• _Instruções a seguir_
Reproduza sem alterações o trecho do texto sobre os assobios dos adeptos do FC Porto que começa em "No entanto, assobios" e termina em "cresceu e morreu.", incluindo estas últimas palavras.

• _Excerto do texto_
%%
Depois do Bloco de Esquerda se preocupar com o reles piropo, do nosso lado são os assobios dos adeptos à sua própria equipa, que provocam casos sérios de urticária.
É uma temática interessante, especialmente porque, para além das vozes, muitas, críticas para com os assobiadores, poucas tentativas vi de procurar compreender, afinal de contas, porque diabos assobiam.
Paradigmático na procura de uma resposta, foi um dos comentadores do Porto Canal, não me recordo do seu nome, no pós-match da recente derrota com o Sporting.
Para ele, sendo certo que o (mau) futebol apresentado pela equipa não puxa pelos adeptos, estes também não incentivam a sua equipa. Antes pelo contrário, invectivam-na. Dizia ele, que lhe dava a impressão de que estes adeptos, que talvez se comportassem racionalmente durante a semana, deixando no ar a dúvida quanto a isso e dando-nos a boa notícia de que ele o fazia, pareciam aproveitar o fim de semana e os jogos de futebol para extravasar a sua irracionalidade, assobiando a equipa, que supostamente deveriam apoiar.
Ou seja, resume-se a situação a uma questão de quem nasceu primeiro, o ovo ou a galinha, que não tendo solução resolvida estará sempre, ou que a ter solução, será a saída mais fácil que é a irracionalidade dos adeptos.
É curto, e é o tipo de resposta simplificadora de que francamente, não gosto.
Julgo que não fujo muito à verdade se disser que na génese e crescimento do FC Porto moderno esteve uma forte identificação do clube com a cidade e a região, aliados numa luta, quero acreditar, mais contra a centralidade da capital do que contra o sul no seu todo.
Simultâneamente houve uma profunda identificação dos adeptos com o repto lançado pelo clube, e não só. Identificaram-se facilmente também com alguns jogadores, oriundos alguns deles dos mesmos lugares que eles próprios, com os quais estabeleciam sem dificuldade laços de grande afinidade, e cujo comportamento em campo, no fundo replicava a sua própria postura perante o desafio lançado e a vida - os chamados jogadores à Porto.
No entanto, assobios sempre os terá havido, e se alguns jogadores mal mijavam fora do penico se sujeitavam à assobiadela geral, outros podiam executar perfeitas obras de arte pelas paredes, sem que mal algum os afligisse.
Por muito que custe, este FC Porto, de Pinto da Costa, meu e de, quero crer, ainda muitos outros portistas, como todas as coisas vivas, nasceu, cresceu e morreu.
O FC Porto pós-moderno dos dias de hoje, sen que isto seja necessariamente uma crítica, é um entreposto de jogadores. É a fórmula, que nos garantem sem grande hipótese de refutação, que assegurará a sobrevivência do clube e a continuação na senda da conquista. Mais do que recorrer a fundos de jogadores, o clube transformou-se ele próprio num fundo de jogadores.
%%
• _Informação fornecida_
%%
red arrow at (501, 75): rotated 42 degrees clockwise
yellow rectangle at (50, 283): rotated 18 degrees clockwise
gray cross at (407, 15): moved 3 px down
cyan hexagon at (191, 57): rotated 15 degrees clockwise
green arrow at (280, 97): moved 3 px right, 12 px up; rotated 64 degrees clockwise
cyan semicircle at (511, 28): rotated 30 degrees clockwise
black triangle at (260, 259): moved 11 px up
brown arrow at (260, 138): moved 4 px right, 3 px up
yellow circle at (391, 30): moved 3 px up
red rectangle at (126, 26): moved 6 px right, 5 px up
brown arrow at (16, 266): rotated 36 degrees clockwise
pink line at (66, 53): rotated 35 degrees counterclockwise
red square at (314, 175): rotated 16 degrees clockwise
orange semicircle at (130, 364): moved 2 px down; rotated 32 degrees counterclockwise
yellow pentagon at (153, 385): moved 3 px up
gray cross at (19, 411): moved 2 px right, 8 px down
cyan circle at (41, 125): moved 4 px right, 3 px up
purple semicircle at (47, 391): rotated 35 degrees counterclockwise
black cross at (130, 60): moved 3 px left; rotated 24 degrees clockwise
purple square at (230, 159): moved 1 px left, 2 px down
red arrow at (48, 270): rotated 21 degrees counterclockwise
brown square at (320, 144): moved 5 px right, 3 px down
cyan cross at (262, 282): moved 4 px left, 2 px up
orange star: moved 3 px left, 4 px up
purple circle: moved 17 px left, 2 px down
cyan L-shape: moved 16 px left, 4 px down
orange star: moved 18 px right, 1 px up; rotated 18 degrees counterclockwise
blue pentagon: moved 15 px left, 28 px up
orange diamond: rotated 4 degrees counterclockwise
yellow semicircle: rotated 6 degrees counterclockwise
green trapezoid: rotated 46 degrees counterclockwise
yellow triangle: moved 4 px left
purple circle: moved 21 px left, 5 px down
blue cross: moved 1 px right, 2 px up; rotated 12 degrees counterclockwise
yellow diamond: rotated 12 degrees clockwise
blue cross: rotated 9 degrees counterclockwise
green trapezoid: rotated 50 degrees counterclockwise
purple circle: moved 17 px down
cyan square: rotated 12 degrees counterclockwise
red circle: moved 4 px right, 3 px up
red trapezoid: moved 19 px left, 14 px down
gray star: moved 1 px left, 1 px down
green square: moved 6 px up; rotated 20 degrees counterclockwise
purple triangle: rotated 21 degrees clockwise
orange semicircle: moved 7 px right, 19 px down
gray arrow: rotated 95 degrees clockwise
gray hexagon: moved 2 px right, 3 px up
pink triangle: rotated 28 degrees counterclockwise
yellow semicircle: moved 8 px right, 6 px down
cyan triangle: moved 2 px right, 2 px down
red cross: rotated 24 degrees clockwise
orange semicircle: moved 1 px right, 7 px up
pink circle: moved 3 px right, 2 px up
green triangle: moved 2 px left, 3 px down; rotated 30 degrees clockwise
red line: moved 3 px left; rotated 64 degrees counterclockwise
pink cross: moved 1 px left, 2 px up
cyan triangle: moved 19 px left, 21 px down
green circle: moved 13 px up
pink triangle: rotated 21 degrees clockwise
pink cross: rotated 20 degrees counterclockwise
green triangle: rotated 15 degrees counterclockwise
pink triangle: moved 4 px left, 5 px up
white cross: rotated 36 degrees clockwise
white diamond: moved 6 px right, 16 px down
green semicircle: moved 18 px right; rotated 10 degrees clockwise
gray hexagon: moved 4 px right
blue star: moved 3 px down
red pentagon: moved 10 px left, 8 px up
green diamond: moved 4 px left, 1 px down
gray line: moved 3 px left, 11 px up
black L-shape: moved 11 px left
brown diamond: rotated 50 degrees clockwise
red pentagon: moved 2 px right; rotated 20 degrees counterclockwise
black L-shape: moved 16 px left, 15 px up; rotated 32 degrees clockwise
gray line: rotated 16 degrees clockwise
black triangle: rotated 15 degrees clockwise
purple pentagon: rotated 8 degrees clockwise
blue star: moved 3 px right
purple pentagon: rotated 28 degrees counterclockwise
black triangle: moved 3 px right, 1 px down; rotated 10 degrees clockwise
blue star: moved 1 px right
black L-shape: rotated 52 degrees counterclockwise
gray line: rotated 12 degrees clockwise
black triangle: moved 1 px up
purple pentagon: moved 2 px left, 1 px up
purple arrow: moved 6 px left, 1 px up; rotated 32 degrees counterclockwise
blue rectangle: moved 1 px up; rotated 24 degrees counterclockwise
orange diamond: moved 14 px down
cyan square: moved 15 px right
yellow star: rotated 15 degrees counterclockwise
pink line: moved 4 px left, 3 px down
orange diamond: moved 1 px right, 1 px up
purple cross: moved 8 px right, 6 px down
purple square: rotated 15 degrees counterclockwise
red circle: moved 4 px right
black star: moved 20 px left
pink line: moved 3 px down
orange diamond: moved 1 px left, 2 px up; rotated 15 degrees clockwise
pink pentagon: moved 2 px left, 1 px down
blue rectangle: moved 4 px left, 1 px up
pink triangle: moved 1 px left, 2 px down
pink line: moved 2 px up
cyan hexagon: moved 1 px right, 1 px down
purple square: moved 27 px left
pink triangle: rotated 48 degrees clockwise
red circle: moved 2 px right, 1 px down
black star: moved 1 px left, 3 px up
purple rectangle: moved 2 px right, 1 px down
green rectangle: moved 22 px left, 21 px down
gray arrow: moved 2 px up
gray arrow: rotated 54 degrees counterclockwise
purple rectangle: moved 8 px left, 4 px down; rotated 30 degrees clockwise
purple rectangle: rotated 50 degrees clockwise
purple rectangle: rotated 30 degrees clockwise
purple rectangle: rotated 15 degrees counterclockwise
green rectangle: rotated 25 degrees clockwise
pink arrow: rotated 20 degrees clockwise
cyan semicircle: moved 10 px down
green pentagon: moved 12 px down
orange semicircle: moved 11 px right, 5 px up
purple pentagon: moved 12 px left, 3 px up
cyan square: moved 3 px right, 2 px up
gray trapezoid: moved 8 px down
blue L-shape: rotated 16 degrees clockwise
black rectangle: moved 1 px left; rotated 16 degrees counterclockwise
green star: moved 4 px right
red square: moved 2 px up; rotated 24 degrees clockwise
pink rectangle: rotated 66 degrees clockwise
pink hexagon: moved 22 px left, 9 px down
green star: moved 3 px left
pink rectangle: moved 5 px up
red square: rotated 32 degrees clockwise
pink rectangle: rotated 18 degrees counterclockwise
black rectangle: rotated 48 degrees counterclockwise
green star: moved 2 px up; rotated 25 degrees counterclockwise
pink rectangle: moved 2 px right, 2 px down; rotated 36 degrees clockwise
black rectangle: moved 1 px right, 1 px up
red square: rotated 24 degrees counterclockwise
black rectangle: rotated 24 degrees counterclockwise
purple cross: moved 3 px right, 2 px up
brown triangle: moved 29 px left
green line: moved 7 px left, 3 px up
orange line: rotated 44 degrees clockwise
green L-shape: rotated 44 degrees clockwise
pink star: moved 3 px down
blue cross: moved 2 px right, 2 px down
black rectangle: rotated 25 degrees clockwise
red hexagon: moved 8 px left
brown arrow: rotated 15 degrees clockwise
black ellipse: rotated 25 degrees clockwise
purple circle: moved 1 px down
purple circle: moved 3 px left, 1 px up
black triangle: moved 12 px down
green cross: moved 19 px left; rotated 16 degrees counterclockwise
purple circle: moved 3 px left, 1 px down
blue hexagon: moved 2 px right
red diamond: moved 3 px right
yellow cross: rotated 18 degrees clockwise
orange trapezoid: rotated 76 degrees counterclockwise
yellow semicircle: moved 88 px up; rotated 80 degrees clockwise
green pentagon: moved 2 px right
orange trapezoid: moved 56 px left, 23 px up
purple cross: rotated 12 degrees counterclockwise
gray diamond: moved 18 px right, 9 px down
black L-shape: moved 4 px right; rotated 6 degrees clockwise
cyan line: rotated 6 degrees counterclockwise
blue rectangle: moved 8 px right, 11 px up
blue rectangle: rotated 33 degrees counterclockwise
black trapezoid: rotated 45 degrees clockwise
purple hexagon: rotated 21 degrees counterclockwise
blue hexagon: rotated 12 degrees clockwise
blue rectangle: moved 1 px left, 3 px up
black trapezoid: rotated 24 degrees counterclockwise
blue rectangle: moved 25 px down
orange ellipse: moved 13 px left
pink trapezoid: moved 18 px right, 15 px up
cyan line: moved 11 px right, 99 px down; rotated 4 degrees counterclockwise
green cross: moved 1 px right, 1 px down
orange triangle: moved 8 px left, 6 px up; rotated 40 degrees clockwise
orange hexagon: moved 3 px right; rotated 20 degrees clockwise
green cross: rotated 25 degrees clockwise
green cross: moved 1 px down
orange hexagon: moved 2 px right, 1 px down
%%
• _Resultado do exercício_
No entanto, assobios sempre os terá havido, e se alguns jogadores mal mijavam fora do penico se sujeitavam à assobiadela geral, outros podiam executar perfeitas obras de arte pelas paredes, sem que mal algum os afligisse.
Por muito que custe, este FC Porto, de Pinto da Costa, meu e de, quero crer, ainda muitos outros portistas, como todas as coisas vivas, nasceu, cresceu e morreu.